I am extremely new to topology and taking an algebraic topology course, and I need some help understanding the behavior of suspensions. The problem I am working on asks about the suspension of the subspace of $\mathbb{R}$ consisting of the sequence 1, 1/2, ... with the limit point 0 added. The main example I'm able to find of a suspension appears to turn a circle into the outer shell of a double-cone with the top and bottom points identified, but does that mean that a suspension generally "squeezes" the figure it starts with on its way up and down?
From what I can tell, the definition of a suspension implies to me that the suspension of a single point in $\mathbb{R}$ should be a circle, so the suspension of several or a countable collection of such points should then be a similarly-numbered collection of copies of $S^1$. Is this correct? And, if it is, would the circles in this case have 1, 1/2 ..., and 0 as their basepoints, or should they all somehow have the same basepoint somewhere?
I'll try to address everything in your question :
The suspension of a point is not a circle. Let's go back to the definition. The suspension of a space $X$ is: $$S X = X \times [0,1] / \sim$$ where $\sim$ is the equivalence relation generated by $(x,0) \sim (y,0)$ and $(x,1) \sim (y,1)$ (for all $x,y \in X$). This definition, applied to a point, gives $S \{pt\} = \{pt\} \times [0,1] / \sim$ where the equivalence relation is actually trivial, and $S \{pt\} \cong [0,1]$ is just a segment.
The suspension of a "collection" (more formally, a disjoint union) is not the collection of the suspensions. In other words, for example if $X = \bigsqcup_{i \in \mathbb{N}} X_n$ then $S X$ is not equal to $\bigsqcup S X_n$. As Mariano Suárez-Alvarez recommends, let's try to work out for example the collection of two points $X = \{a,b\}$. Then $S X = \{a,b\} \times [0,1] / \sim$ and in fact this is homeomorphic to two segments connected at their endpoints: the collapsed points $X \times \{0\}$ and $X \times \{1\}$.
More generally it's always the case that the suspension is path-connected (and therefore connected); indeed if $[x,t] \in S X$, there exists a path between $[x,t]$ and $[x,0] = [X \times \{0\}]$.

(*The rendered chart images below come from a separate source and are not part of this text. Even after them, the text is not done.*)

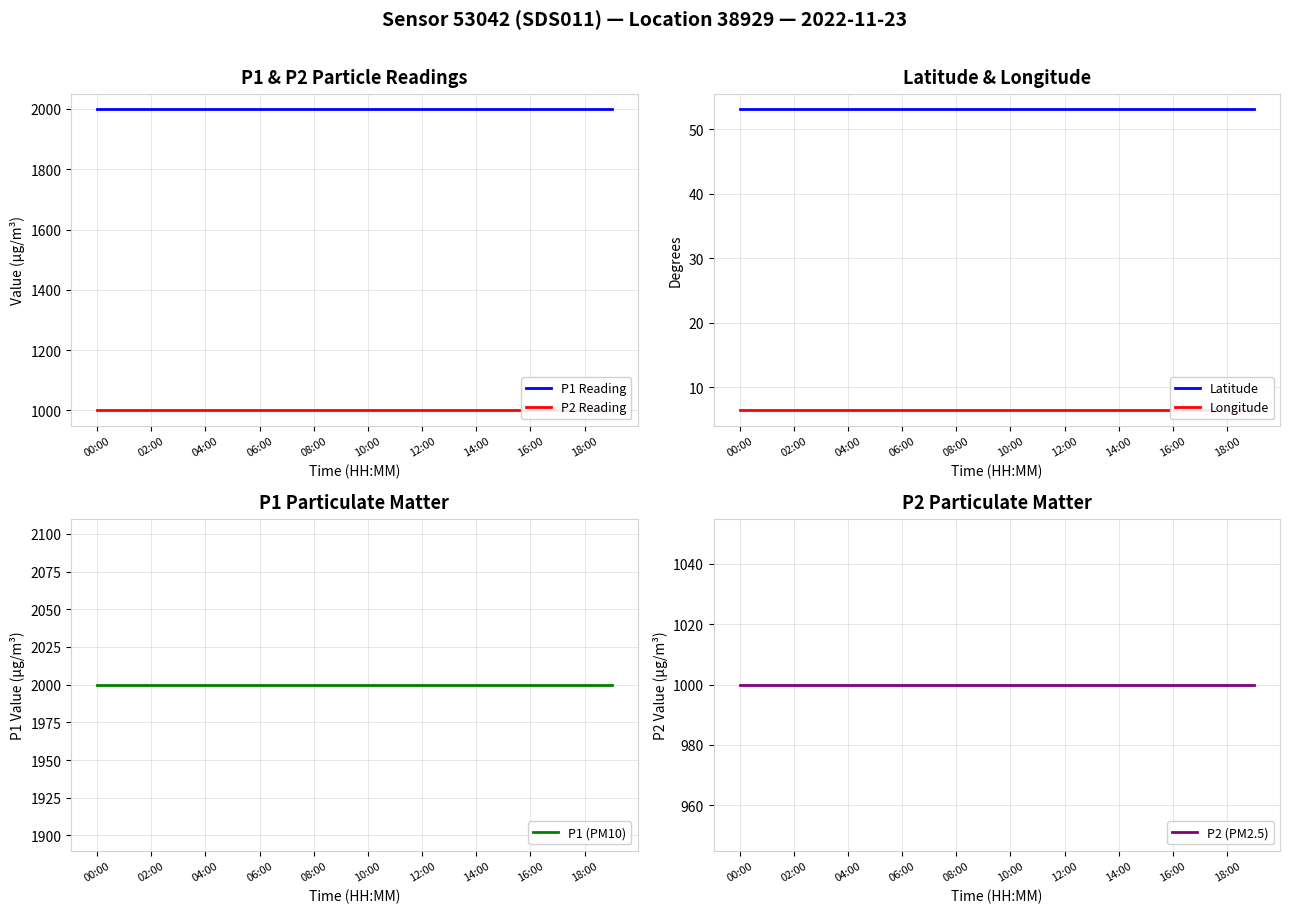

True or false: P2 (PM2.5) and P2 Reading intersect in this chart.

False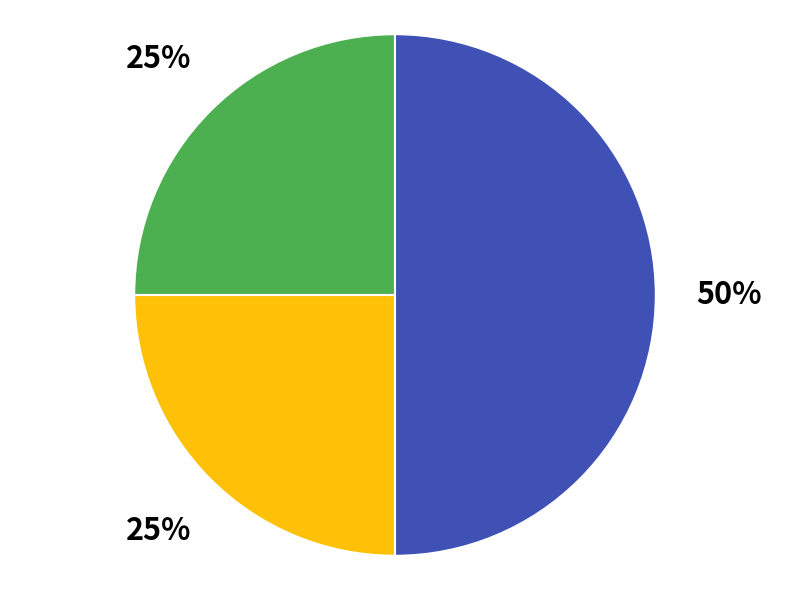

To the nearest percent, what is the difference between the largest and smallest slice percentages?

25%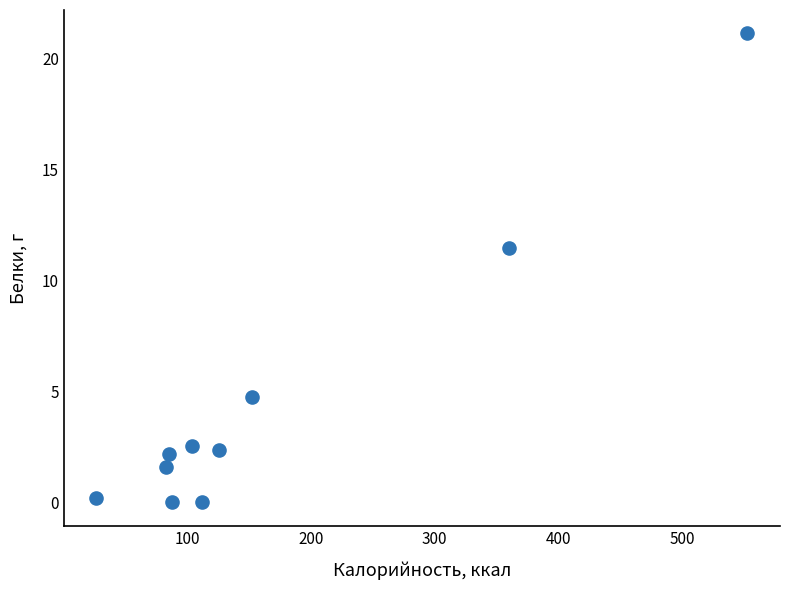

What is the range of Y values (max minus min)?

21.1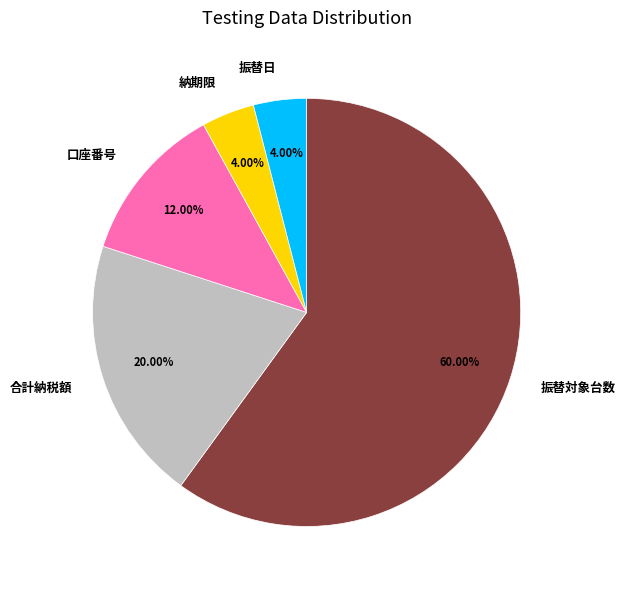

To the nearest percent, what is the average slice percentage?

20%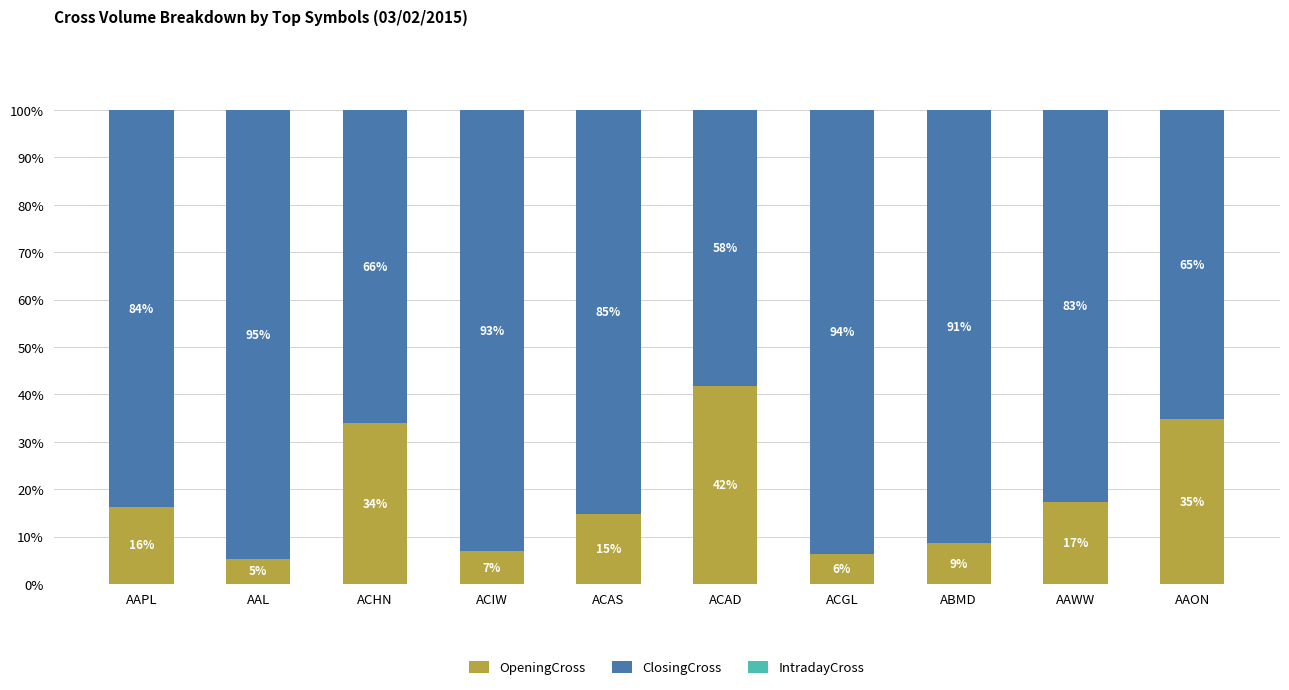

Rank the categories by OpeningCross value from highest to lowest.

ACAD, AAON, ACHN, AAWW, AAPL, ACAS, ABMD, ACIW, ACGL, AAL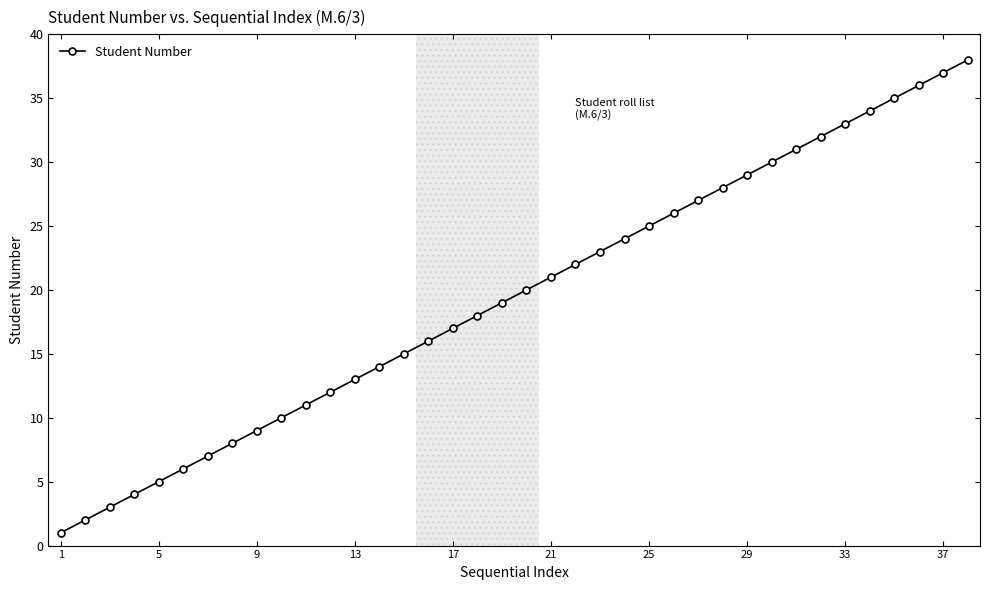

True or false: there are more than 0 points higher than both neighbors.

False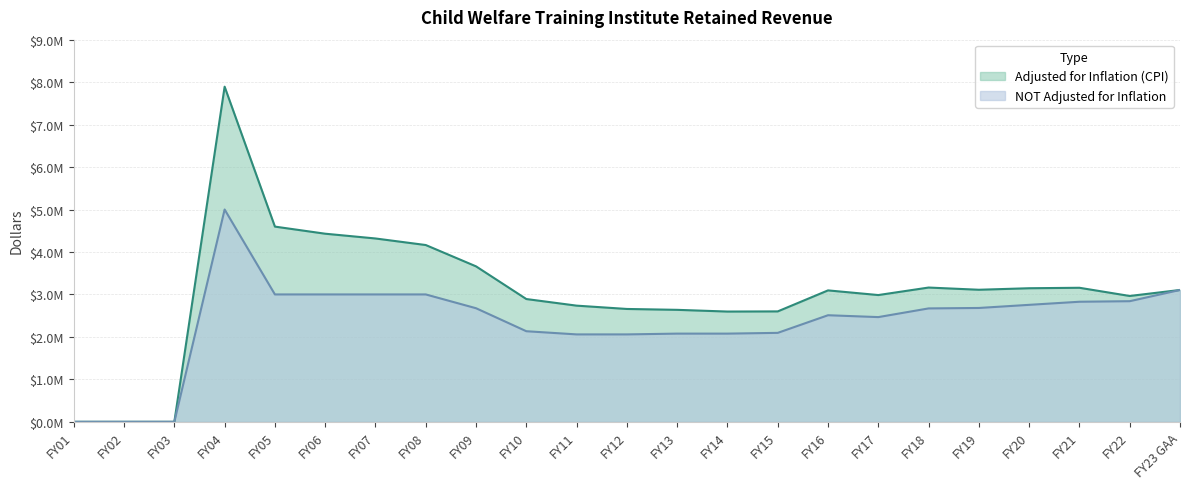

The value of NOT Adjusted for Inflation at FY19 is 2681234. True or false?

True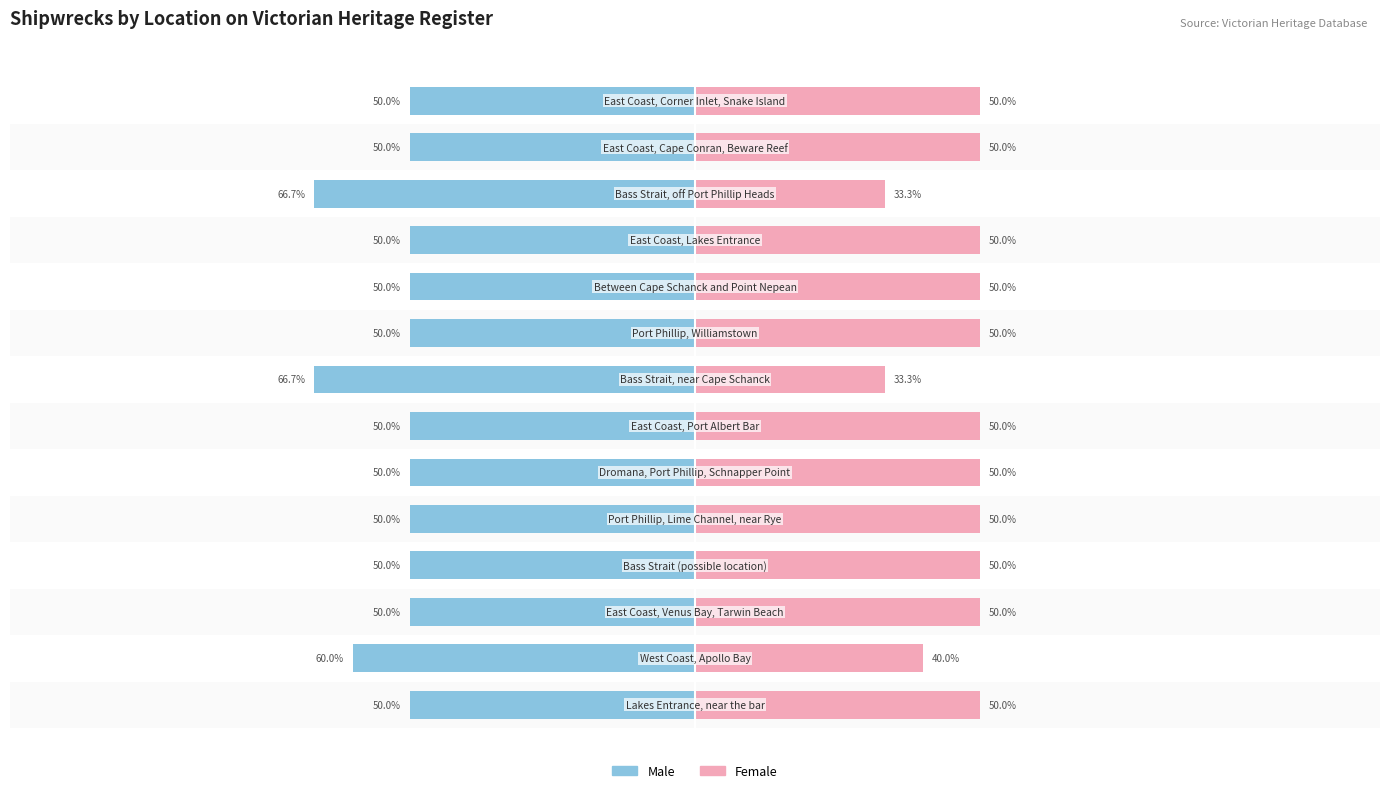

At how many categories does at least one series exceed 33?

14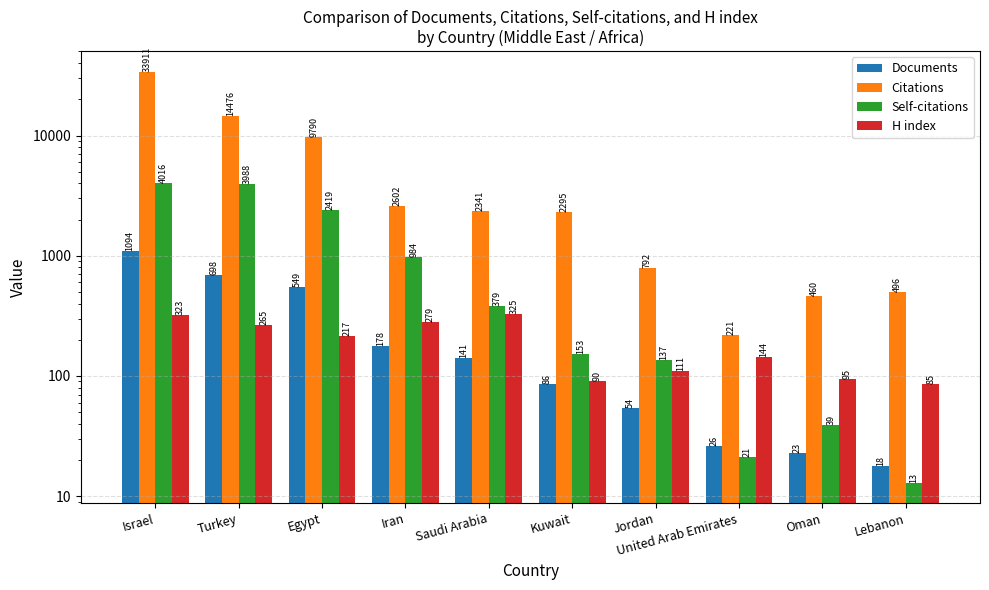

Which series changed the most between Saudi Arabia and Jordan?

Citations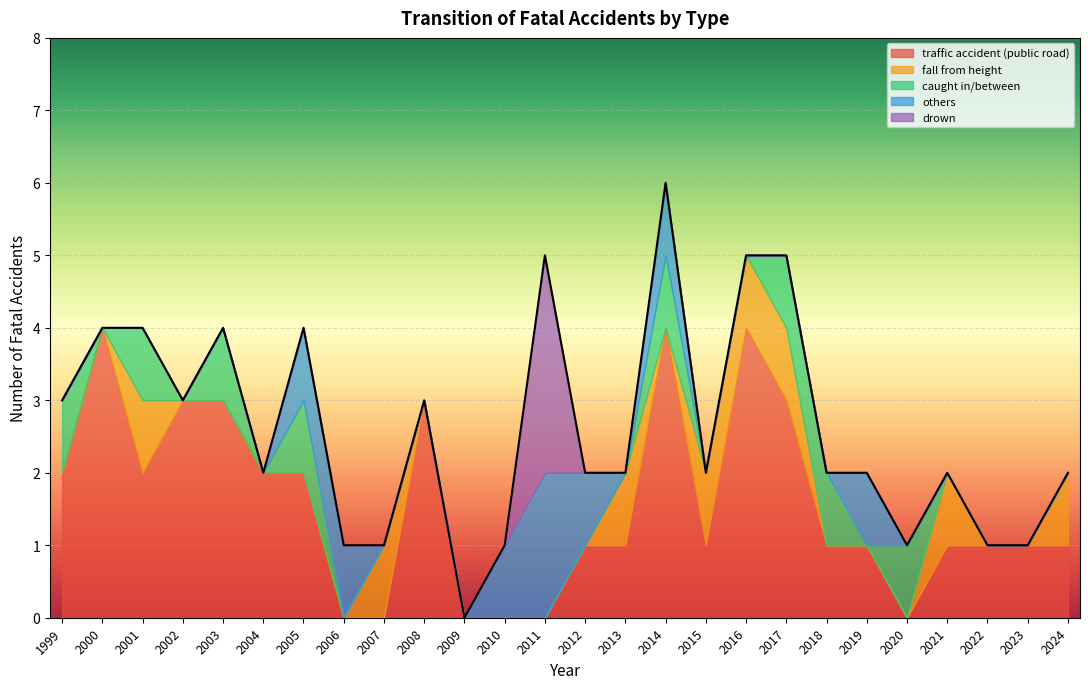

The value of traffic accident (public road) at 2018 is 2. True or false?

False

Finally the subspace $X = \{1, \frac{1}{2}, \frac{1}{3}, \dots\} \cup \{0\} \subset \mathbb{R}$ is not (topologically) the disjoint union of its components. Indeed, any neighborhood of $0$ has to contain an infinite number of points -- this wouldn't be the case if the topology was that of the disjoint union. Similarly, the suspension is more complicated than the suspension of a disjoint union of a countable number of points (which would be homotopically equivalent to a countably infinite wedge sum of circles). Based on what I wrote before, try to compute it now.
PS: Regarding base points: there is a priori no canonical base point on a suspension. There would be two candidates (the two collapsed subspaces). On the other hand, the reduced suspension $\Sigma X$ is homotopically equivalent to the suspension (in good cases only! eg. CW complexes. this isn't the case here), and it has a canonical base point.